▸ Work item: The data below is to be written out exactly, with no pictures.

▸ Dataset content:
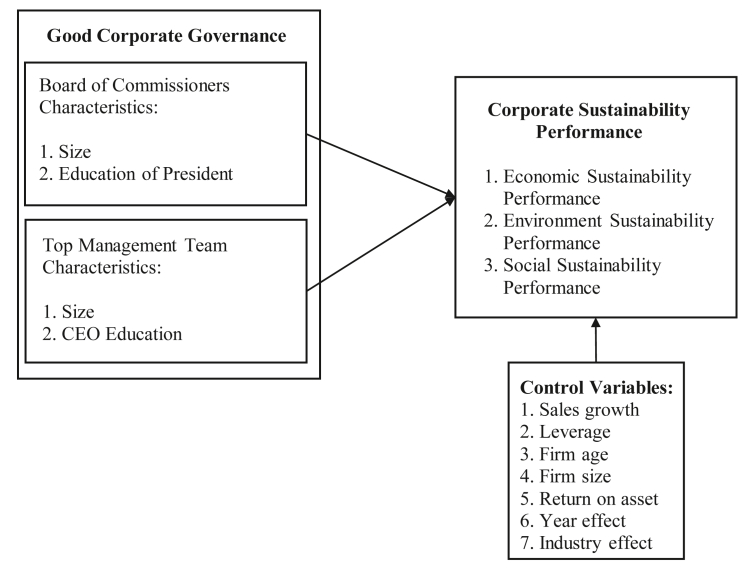
Research framework.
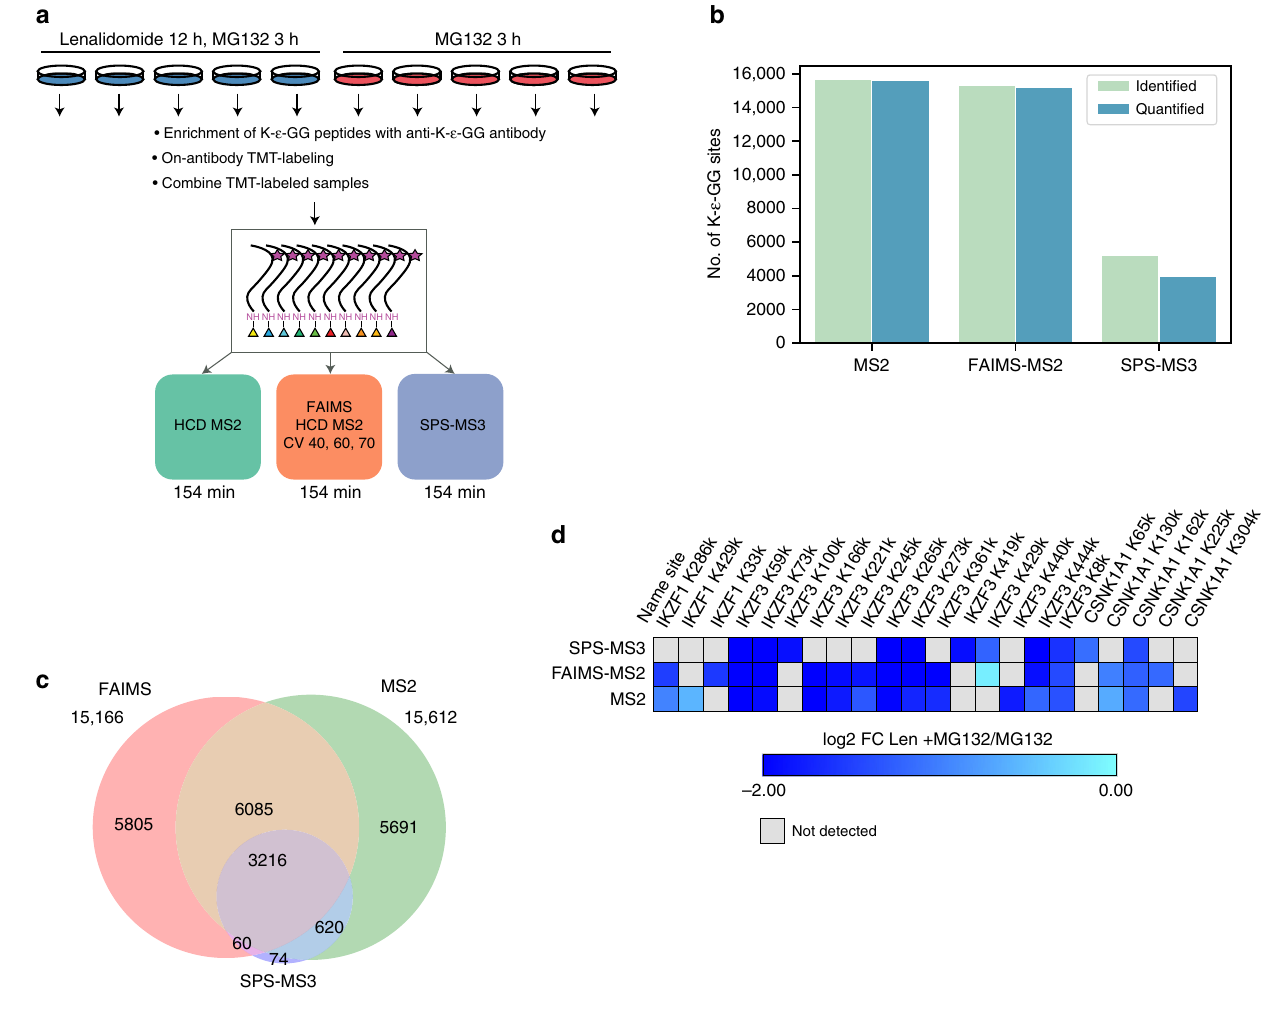
Fig. 2 Benchmarking UbiFast. a Experimental design for TMT10-based assessment of global changes in ubiquitylation and protein levels. On-antibody K- ɛ - GG enrichment and TMT labeling are benchmarked in lenalidomide-treated MM1S cells using HCD-MS2, SPS-MS3, and FAIMS-MS2. b Bar plots show the number of distinct quanti fi ed K- ɛ -GG sites identi fi ed in each type of MS experiment. c Venn diagram shows the overlap of quanti fi ed K- ɛ -GG sites across each MS experiment type (HCD-MS2, SPS-MS3, FAIMS-MS2). d Heatmap of log2 fold-change values for 12 h lenalidomide + 3 h MG-132 vs. 3 h MG-132 treated MM1S cells for IKZF1, IKZF3, and CSNK1A1. HCD-MS2 and FAIMS-MS2 data have been fi ltered to show only those sites that had >90%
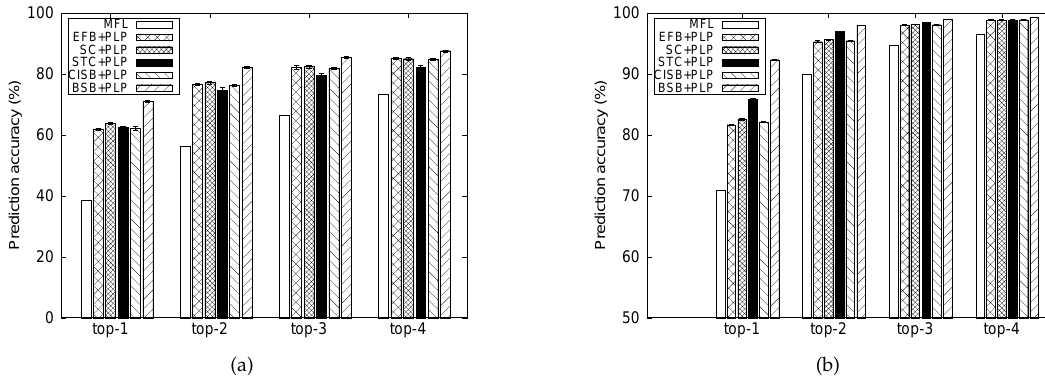
Figure 6. Top- k accuracy of the prediction model in case of ( a ) the MIT dataset and ( b ) Dartmouth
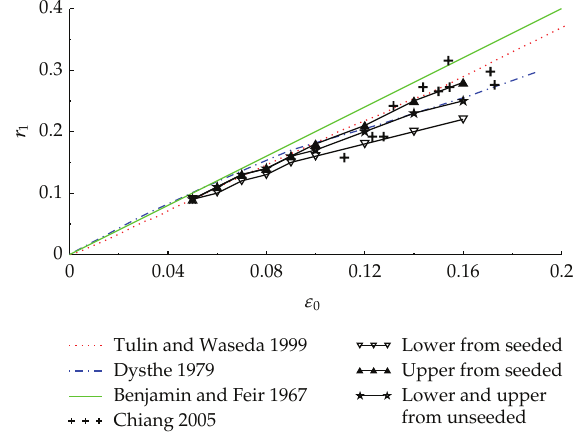
Figure 10: The MUC for di ff erent carrier wave steepness.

▸ The completed task:
Research framework.
Fig. 2 Benchmarking UbiFast. a Experimental design for TMT10-based assessment of global changes in ubiquitylation and protein levels. On-antibody K- ɛ - GG enrichment and TMT labeling are benchmarked in lenalidomide-treated MM1S cells using HCD-MS2, SPS-MS3, and FAIMS-MS2. b Bar plots show the number of distinct quanti fi ed K- ɛ -GG sites identi fi ed in each type of MS experiment. c Venn diagram shows the overlap of quanti fi ed K- ɛ -GG sites across each MS experiment type (HCD-MS2, SPS-MS3, FAIMS-MS2). d Heatmap of log2 fold-change values for 12 h lenalidomide + 3 h MG-132 vs. 3 h MG-132 treated MM1S cells for IKZF1, IKZF3, and CSNK1A1. HCD-MS2 and FAIMS-MS2 data have been fi ltered to show only those sites that had >90%
Figure 6. Top- k accuracy of the prediction model in case of ( a ) the MIT dataset and ( b ) Dartmouth
Figure 10: The MUC for di ff erent carrier wave steepness.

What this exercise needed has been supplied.